Why Tape Backups Are Obsolete in Todays Schools

By: Chris Schutte

Most schools use tape to backup their important data. Tape is a form of magnetic media in a linear form, similar to VHS tape. It is not very quick or inexpensive, and is not extremely reliable. In the past though, it was just about the only form of removable media that had the capacity to hold an entire network's data.

To keep things reliable tapes need to be alternated in a rotation and then replaced about once per year. This costs quite a bit of money just for the media, not to mention the extreme prices for the drives themselves.

Tape drives are also very slow, and constantly need to be tested and monitored to make sure that they are really backing up and that the backups actually work.

I have seen many cases with servers going down and the tapes being corrupt.

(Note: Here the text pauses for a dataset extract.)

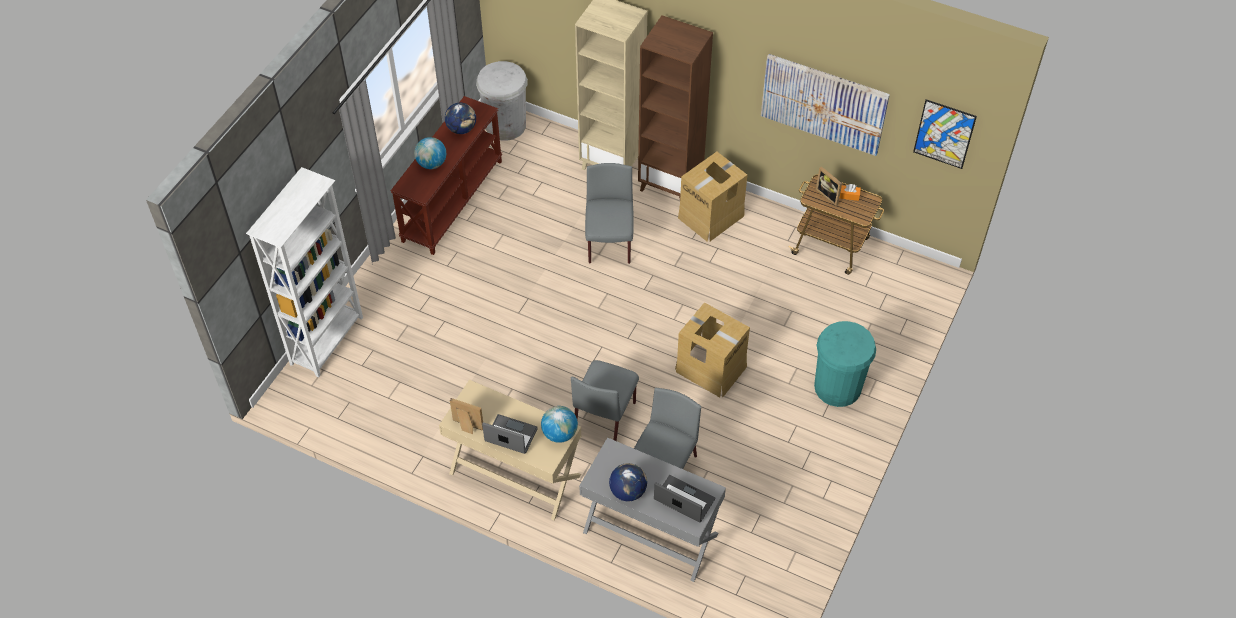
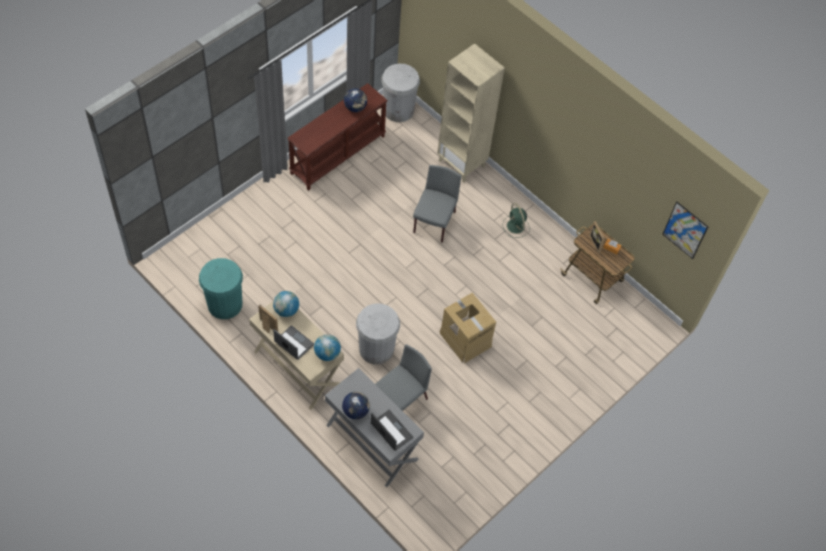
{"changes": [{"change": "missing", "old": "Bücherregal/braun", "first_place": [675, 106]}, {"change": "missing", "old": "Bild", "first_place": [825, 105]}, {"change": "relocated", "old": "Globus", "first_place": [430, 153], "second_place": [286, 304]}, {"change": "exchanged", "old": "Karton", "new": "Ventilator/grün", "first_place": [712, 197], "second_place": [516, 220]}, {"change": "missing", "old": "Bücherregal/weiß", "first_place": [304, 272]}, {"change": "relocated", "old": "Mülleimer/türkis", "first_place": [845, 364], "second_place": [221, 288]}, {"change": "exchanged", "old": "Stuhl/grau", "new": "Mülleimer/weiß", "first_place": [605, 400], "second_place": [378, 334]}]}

Today, there are many different forms of removable media. If you have purchased a hard drive or a flash memory stick in the last few months you have probably noticed that the cost of these devices has dropped significantly.

I recommend using external hard drives for backup. A 200GB drive can be purchased for about $200.00. This is by far cheaper than tape. By using a rotation of multiple external hard drives you get a form of backup that is much faster than tape and can be taken off-site. The backups can be checked by just browsing the drive, similar to browsing your C: drive.

External hard drives work with most backup software, and some drives even come with their own. Switching from a tape based system to a drive based system normally requires very little modification to your current system.

In summary, external drives are faster, easier to verify, and much cheaper than tape. When it comes time to upgrade your schools data backup system do a comparison between tape and external hard drives. I think you will see that unless tape drive manufacturers makes some big changes they are quickly on their way to becoming obsolete in the school market.